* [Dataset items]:
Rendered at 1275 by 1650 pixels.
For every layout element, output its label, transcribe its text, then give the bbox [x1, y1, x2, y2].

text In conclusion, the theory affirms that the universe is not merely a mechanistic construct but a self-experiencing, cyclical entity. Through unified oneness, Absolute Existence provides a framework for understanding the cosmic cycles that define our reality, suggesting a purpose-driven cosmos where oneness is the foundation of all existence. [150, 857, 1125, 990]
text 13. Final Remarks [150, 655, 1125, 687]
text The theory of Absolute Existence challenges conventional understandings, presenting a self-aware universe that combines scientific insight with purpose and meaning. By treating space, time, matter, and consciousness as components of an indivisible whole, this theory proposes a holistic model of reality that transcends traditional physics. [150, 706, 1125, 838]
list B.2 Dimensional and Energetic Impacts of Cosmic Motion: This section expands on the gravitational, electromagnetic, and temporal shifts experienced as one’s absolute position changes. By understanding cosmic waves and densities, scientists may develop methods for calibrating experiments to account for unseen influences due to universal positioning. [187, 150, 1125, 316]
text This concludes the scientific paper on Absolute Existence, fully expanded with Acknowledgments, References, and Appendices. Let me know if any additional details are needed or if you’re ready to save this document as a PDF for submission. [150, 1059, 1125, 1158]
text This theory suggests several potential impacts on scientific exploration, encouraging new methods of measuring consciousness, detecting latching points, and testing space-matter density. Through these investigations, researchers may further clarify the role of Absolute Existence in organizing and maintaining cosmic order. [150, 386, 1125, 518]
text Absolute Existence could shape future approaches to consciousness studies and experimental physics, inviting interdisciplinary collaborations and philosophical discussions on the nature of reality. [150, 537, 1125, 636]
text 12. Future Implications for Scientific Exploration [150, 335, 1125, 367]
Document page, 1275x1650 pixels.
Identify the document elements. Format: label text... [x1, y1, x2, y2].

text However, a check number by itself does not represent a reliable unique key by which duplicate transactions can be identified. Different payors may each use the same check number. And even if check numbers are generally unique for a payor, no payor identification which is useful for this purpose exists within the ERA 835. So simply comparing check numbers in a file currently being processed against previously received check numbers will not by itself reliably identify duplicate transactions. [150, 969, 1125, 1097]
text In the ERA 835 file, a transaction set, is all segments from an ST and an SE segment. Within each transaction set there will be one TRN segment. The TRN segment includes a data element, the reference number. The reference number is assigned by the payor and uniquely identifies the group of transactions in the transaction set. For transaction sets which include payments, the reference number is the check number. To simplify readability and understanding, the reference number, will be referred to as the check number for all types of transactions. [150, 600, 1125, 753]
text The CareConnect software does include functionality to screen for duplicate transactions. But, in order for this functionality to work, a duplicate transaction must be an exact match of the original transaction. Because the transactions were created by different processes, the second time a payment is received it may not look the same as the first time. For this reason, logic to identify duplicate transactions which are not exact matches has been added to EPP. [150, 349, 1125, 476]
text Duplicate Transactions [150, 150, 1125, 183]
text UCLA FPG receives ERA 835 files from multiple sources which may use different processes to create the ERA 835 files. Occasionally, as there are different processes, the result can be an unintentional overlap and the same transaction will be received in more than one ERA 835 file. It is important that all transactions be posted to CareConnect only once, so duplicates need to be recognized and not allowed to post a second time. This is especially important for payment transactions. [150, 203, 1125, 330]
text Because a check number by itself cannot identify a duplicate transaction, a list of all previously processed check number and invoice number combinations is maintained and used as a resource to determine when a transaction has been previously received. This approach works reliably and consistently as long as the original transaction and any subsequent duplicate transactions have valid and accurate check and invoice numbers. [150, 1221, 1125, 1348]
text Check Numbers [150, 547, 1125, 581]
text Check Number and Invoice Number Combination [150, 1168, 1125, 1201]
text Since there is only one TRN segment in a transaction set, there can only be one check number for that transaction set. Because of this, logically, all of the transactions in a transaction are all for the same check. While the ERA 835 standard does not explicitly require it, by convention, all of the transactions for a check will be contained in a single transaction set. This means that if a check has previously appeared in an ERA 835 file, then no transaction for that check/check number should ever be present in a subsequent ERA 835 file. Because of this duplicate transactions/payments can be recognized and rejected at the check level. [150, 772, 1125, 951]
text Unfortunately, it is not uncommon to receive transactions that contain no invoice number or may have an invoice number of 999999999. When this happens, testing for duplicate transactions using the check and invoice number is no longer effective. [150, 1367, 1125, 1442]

* [INSTRUCTIONS TO FOLLOW]: Look through the entries and return every line where "pixels" appears.

* [RESPONSE TO THIS TASK]:
Rendered at 1275 by 1650 pixels.
Document page, 1275x1650 pixels.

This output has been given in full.